«« LES AFFAIRES - Corruption fédérale

Les « erreurs administratives »

Gilbert Lavoie
Le Soleil Le vendredi 24 mai 2002



Jean Chrétien n'a pas convoqué le Parlement pour envoyer nos soldats en Afghanistan au début de l'année, mais il l'a fait hier pour annoncer les huit mesures qu'il entend mettre de l'avant pour faire oublier les odeurs de scandales qui minent son administration. On aurait pu espérer une annonce importante. On a eu droit à une opération de relations publiques.

M. Chrétien aurait gagné en crédibilité s'il avait annoncé que le conseiller en éthique du gouvernement, Howard Wilson, relèverait dorénavant du Parlement, et non du premier ministre comme c'est le cas actuellement. Il s'est contenté d'annoncer que M. Wilson déposera son premier rapport annuel au Parlement à l'automne et en répondra devant un comité parlementaire. Première déception.

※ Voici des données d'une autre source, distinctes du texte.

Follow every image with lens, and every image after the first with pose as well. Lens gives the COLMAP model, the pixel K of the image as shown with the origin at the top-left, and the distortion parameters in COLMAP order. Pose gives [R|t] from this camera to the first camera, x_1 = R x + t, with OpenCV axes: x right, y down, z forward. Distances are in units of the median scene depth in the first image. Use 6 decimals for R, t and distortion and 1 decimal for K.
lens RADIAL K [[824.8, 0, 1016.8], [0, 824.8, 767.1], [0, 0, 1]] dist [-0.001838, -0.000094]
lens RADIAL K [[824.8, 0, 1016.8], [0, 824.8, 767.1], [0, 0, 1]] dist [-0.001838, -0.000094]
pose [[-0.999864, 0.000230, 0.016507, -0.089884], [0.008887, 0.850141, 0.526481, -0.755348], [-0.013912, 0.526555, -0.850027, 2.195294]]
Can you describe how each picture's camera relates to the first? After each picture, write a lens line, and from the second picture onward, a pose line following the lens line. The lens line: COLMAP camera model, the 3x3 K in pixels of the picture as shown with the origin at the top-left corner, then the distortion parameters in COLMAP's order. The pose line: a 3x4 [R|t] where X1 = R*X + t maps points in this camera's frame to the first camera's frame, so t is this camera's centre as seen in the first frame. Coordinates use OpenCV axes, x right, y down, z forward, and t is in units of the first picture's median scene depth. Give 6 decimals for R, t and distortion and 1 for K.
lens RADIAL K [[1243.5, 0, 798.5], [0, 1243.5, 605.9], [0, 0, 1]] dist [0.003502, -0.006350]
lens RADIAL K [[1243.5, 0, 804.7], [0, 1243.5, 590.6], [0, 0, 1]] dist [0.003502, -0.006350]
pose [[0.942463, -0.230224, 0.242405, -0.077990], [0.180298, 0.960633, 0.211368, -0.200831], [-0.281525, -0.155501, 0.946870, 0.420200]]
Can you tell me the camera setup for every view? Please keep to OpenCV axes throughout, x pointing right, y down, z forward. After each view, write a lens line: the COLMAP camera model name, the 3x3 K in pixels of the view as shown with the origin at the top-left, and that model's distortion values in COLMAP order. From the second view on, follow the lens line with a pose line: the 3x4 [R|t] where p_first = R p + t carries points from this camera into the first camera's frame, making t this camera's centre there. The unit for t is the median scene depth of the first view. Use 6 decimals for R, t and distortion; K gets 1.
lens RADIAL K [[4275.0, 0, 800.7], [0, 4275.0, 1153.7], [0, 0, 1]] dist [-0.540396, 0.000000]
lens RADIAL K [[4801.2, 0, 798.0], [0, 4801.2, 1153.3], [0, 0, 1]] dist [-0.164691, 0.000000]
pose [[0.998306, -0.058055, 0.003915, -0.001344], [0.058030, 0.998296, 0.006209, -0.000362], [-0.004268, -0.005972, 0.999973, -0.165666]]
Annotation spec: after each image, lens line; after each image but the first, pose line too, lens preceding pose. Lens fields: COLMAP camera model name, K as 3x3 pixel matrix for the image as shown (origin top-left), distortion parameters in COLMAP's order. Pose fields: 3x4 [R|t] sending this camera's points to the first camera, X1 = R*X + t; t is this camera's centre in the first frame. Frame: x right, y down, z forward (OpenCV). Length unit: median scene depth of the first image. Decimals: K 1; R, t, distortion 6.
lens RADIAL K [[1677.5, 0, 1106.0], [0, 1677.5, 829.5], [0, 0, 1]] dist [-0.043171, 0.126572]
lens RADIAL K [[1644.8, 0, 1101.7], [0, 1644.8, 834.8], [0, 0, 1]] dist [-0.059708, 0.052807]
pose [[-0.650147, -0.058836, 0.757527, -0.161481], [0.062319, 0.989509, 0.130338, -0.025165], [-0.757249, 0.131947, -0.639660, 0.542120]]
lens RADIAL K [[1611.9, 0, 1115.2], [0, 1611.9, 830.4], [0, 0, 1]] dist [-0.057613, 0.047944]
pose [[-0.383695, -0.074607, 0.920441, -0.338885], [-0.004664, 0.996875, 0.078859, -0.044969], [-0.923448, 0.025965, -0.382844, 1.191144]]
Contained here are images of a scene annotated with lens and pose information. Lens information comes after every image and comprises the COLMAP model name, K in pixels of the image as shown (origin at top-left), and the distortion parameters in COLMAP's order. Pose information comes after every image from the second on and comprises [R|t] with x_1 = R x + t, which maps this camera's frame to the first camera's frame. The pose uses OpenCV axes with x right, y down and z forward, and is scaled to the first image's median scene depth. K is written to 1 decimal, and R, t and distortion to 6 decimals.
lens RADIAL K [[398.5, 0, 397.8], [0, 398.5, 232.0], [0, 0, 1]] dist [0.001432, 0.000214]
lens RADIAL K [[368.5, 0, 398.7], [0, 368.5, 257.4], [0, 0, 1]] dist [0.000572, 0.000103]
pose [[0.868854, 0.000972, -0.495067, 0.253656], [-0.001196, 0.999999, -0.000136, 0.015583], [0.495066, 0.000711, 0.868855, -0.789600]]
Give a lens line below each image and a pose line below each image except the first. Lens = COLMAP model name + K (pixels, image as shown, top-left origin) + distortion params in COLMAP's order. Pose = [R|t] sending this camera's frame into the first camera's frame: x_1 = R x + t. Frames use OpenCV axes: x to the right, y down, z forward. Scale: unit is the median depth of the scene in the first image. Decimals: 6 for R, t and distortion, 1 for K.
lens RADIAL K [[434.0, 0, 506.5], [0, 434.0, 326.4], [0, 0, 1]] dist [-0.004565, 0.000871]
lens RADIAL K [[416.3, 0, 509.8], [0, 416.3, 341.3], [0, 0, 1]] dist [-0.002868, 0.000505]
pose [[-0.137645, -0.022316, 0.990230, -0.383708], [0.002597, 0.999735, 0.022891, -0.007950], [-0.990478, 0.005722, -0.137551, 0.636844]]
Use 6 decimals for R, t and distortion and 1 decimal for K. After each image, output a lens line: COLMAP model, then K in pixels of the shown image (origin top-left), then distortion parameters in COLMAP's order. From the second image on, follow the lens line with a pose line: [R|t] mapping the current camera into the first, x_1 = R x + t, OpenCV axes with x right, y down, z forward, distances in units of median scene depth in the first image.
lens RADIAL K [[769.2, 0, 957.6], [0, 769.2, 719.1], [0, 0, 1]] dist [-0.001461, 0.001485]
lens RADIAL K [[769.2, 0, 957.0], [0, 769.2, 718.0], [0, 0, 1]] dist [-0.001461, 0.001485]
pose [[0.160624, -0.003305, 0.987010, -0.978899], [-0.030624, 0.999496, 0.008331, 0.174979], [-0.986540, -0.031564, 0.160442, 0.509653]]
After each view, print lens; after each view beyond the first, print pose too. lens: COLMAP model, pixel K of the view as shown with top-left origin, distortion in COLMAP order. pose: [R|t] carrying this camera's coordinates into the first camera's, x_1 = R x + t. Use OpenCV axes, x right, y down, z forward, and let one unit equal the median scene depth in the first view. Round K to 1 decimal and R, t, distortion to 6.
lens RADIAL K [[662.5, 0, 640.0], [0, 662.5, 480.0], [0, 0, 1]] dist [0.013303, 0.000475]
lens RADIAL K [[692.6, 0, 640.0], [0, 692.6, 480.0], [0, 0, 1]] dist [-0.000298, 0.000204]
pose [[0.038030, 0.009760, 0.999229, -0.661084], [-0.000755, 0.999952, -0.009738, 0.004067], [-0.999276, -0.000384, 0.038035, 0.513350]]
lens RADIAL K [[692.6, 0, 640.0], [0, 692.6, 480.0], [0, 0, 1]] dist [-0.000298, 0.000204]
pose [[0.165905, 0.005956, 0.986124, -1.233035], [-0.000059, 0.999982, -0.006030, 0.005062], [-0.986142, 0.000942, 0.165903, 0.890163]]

M. Chrétien a tenté de faire preuve d'humilité, d'aller chercher un peu de sympathie en faisant valoir que nous faisons tous des erreurs, que les électeurs le savent, et que même sa femme le lui rappelle de temps à autre. Mais ce sont, a-t-il ajouté, des « erreurs administratives ». Est-ce à dire que les fonctionnaires doivent porter le blâme de la démotion d'Alfonso Gagliano et de la fin de semaine de Don Boudria dans le chalet de ski d'un fournisseur du gouvernement ?

Pire encore, le premier ministre a fait valoir en anglais, donc pour son auditoire anglophone, l'urgence d'agir pour préserver l'unité nationale au lendemain du référendum de 1995 au Québec. « Dans une situation d'urgence, les erreurs peuvent survenir », a-t-il lancé. Peut-on croire sérieusement que le Canada était menacé de démantèlement au lendemain du référendum de 1995 ? Tout de même.

Et pour clore le tout, M. Chrétien profite de l'occasion pour annoncer qu'il régira les activités de financement menées par des ministres à des fins personnelles. Traduction: Paul Martin devra dévoiler les noms des gens qui contribuent à sa campagne au leadership, une règle à laquelle Jean Chrétien n'a pas voulu se soumettre dans sa campagne contre John Turner. C'est vrai que nos politiciens ne sont pas corrompus au sens légal du terme, comme le sont les dirigeants de certains pays de misère. Mais le « show » d'hier matin aux Communes n'aura pas rassuré les Canadiens qui ne croient plus en la sincérité de leurs députés et ministres. Ça faisait tout simplement pitié.